Purpose: The cultural diversity in the United States requirement is designed to help students gain a better understanding of the cultural groups in the United States and their interactions. Courses that meet the cultural diversity in the U.S. requirement should address issues of cultural diversity in the United States on the basis of factors such as race, ethnicity, gender, religion, economic class, age, physical and mental capabilities, and sexual orientation; analyze possible conflict and cooperation arising from such diversity; frame questions of diversity in terms of justice and injustice, equality and inequality; prepare students to meet the challenges of responsible leadership and citizenship in a diverse 
society; and prepare students to live and work through cultural conflicts in ways that reflect the values of 
tolerance and inclusion articulated in the University’s mission. 

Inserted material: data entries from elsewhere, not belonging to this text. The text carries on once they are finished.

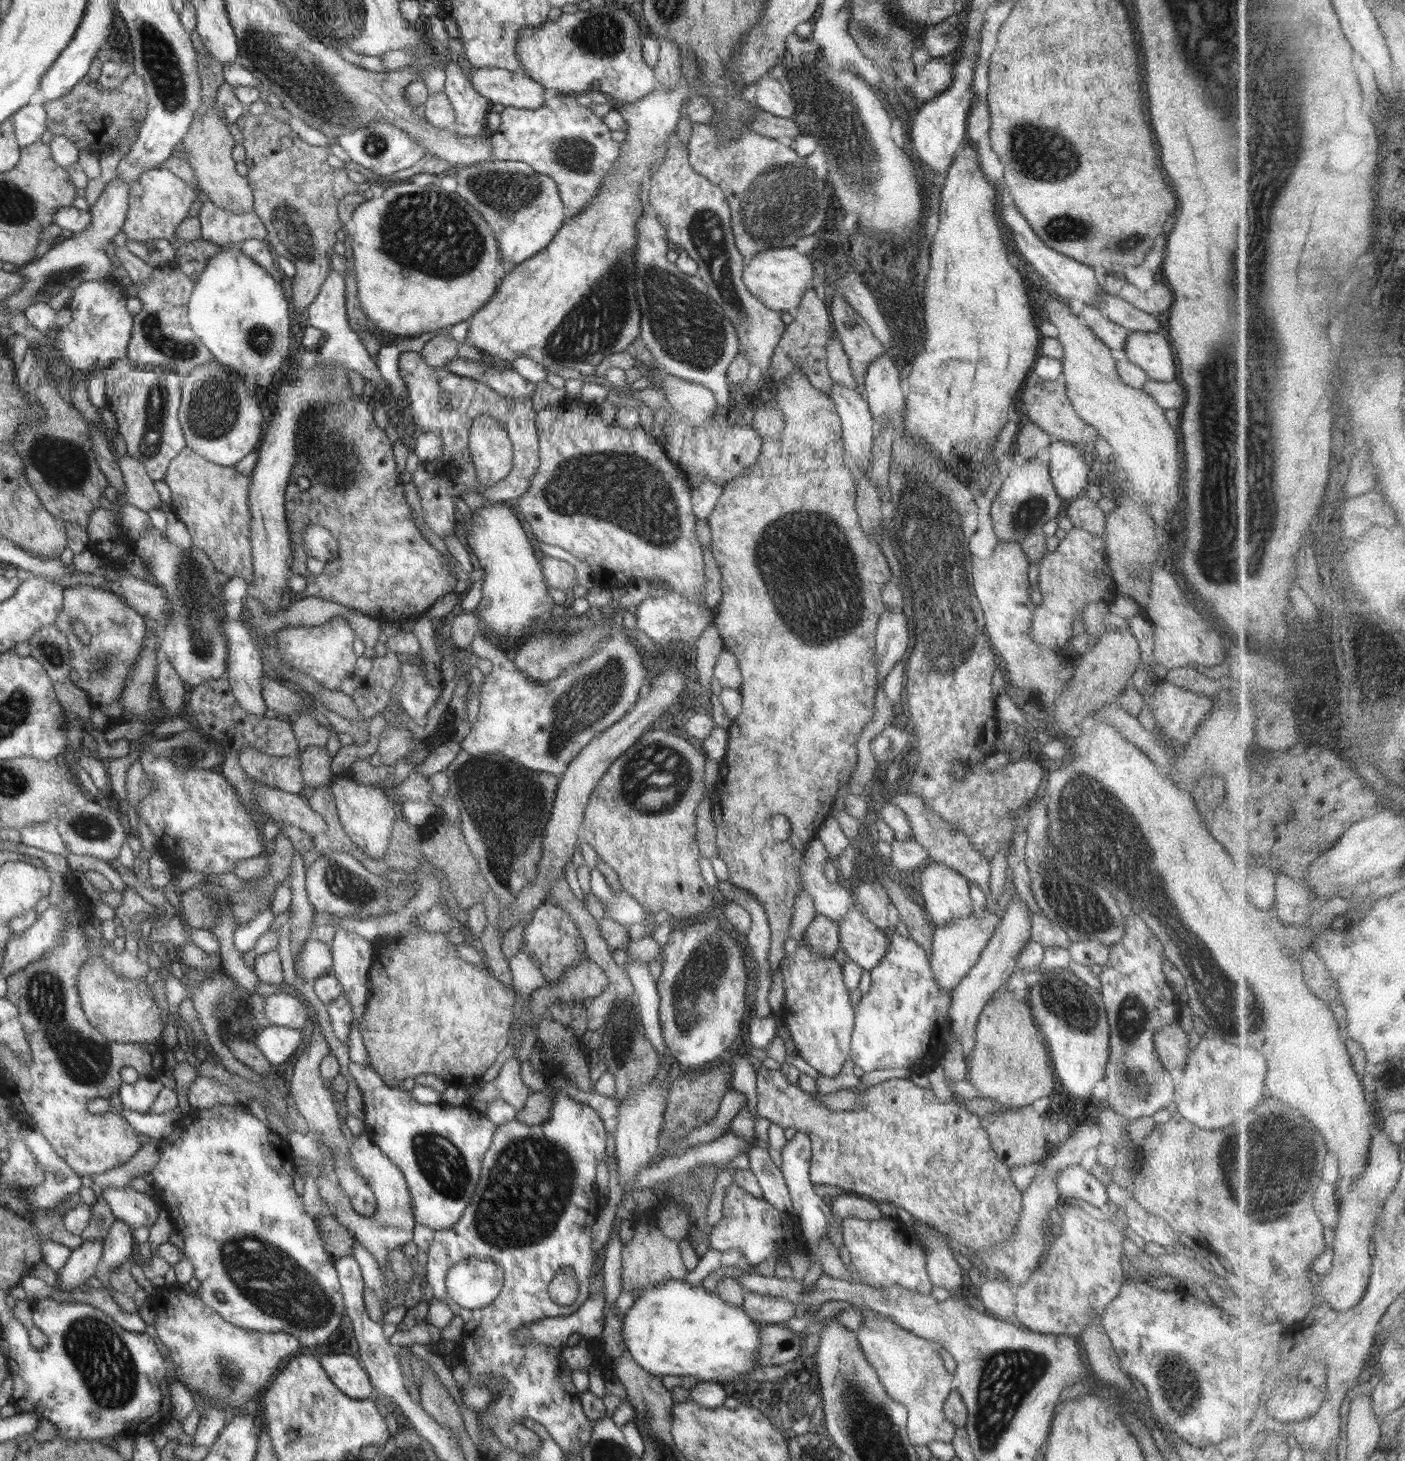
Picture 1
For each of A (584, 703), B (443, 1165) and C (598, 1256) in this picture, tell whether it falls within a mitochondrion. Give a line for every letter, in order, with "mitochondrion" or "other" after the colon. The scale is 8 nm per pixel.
A: mitochondrion
B: mitochondrion
C: other

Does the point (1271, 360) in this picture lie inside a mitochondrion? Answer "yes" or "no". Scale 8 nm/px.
yes

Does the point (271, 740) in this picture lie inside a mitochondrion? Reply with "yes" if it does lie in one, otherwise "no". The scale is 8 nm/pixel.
no

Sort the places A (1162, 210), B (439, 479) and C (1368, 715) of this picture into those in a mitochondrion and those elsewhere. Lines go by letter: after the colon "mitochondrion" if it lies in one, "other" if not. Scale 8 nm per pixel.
A: other
B: other
C: other

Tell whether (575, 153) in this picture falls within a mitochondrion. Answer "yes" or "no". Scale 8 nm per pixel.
yes

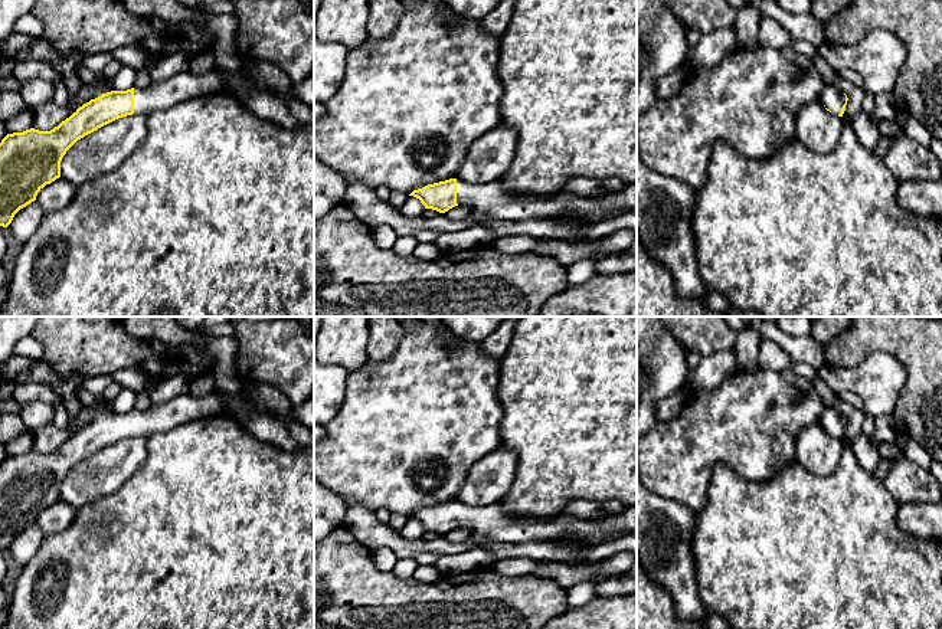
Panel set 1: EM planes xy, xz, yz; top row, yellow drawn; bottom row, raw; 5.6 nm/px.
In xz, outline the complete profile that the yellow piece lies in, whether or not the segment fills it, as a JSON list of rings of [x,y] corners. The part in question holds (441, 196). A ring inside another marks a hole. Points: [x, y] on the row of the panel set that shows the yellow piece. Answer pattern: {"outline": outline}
{"outline": [[[449,178],[413,190],[409,196],[419,199],[425,209],[439,213],[459,204],[468,206],[472,217],[493,220],[552,219],[573,214],[596,223],[627,212],[637,212],[637,184],[604,197],[579,197],[566,191],[524,196],[507,190],[500,180],[475,186]]]}

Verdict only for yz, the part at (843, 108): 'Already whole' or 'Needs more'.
Needs more

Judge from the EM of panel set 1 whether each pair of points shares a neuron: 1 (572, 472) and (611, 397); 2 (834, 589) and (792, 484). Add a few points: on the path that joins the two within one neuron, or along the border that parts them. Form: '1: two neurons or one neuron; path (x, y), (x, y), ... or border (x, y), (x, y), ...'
1: one neuron; path (572, 454), (572, 442), (592, 416)
2: one neuron; path (811, 563), (798, 550), (798, 510)

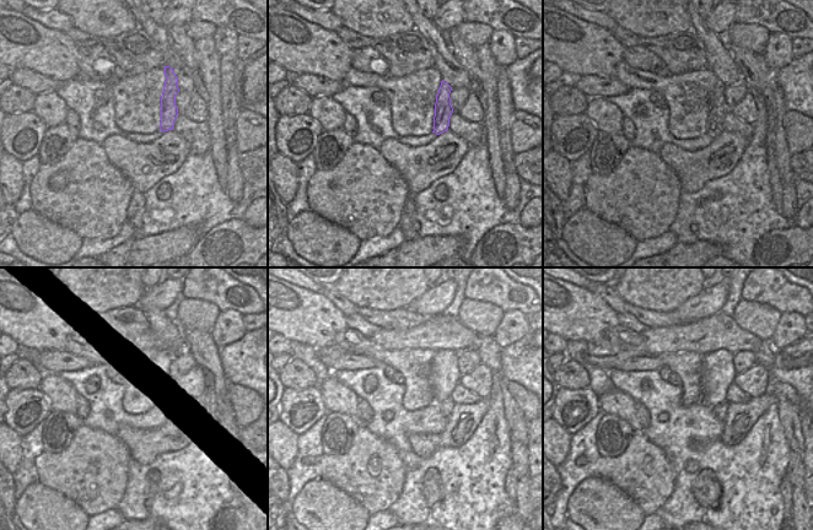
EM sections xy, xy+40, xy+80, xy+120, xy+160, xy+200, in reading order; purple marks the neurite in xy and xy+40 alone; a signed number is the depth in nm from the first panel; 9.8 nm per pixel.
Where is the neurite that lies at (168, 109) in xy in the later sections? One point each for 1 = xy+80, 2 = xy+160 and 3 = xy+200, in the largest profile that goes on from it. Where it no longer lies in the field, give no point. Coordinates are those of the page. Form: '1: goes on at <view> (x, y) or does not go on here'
1: goes on at xy+80 (719, 108)
2: goes on at xy+160 (446, 406)
3: goes on at xy+200 (720, 410)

Student Outcomes: Students who complete a cultural diversity course in this category will gain a substantial subset of the following skills:
Analyze and evaluate how various underrepresented social groups confront inequality and claim a just place in society; examine how conflict and cooperation between social groups shapes U.S. society and culture; identify how individual and institutional forms of discrimination impact leaders, communities 
and community building through the examination of such factors as race, ethnicity, gender, 
religion, economic class, age, physical and mental capability, and sexual orientation; evaluate how their personal life experiences and choices fit within the larger mosaic of U.S. 
society by confronting and critically analyzing their own values and assumptions about 
individuals and groups from different cultural contexts; and understand how questions of diversity intersect with moral and political questions of justice and 

Global Citizenship

Purpose: The global citizenship requirement is designed to educate students about global and transnational problems and to provide students with the tools to address issues of social justice beyond the United States. In our interconnected world, the actions and decisions made by one government or group have a direct impact on people in other areas of the world. As global citizens and public intellectuals, our students must have the knowledge and tools required to make decisions with far-reaching impacts. Courses that meet the global citizenship requirement should: provide students with the intellectual skills needed to analyze and understand sources of global and transnational cooperation, competition or conflict; provide students with an understanding of the processes that have produced systems of inequality and injustice within and between various parts of the world; address issues of cultural diversity outside the U.S. involving factors such as ethnicity, gender, religion, economic class, age, physical and mental capabilities, and sexual orientation; promote civic engagement by preparing students to understand the future challenges of global leadership and global citizenship; and provide students with opportunities to increase their awareness so to become competent, socially-responsible citizens of the world. 

Student Outcomes: Students who complete the global citizenship requirement will gain a substantial subset of the following capabilities: Identify sources of and strategies to address conflict, cooperation or competition in a global or regional context; Investigate how people and nations confront inequality and claim a just place, whether in their own societies or in the world; identify how perceptions of “otherness” impact leaders, communities, and community-building in areas beyond the U.S. through the examination of such factors as race, ethnicity, gender, religion, economic class, age, physical and mental capability, and sexual orientation; understand the impact of their lives and choices on global and international issues; and understand how their values are related to those of other people in the world.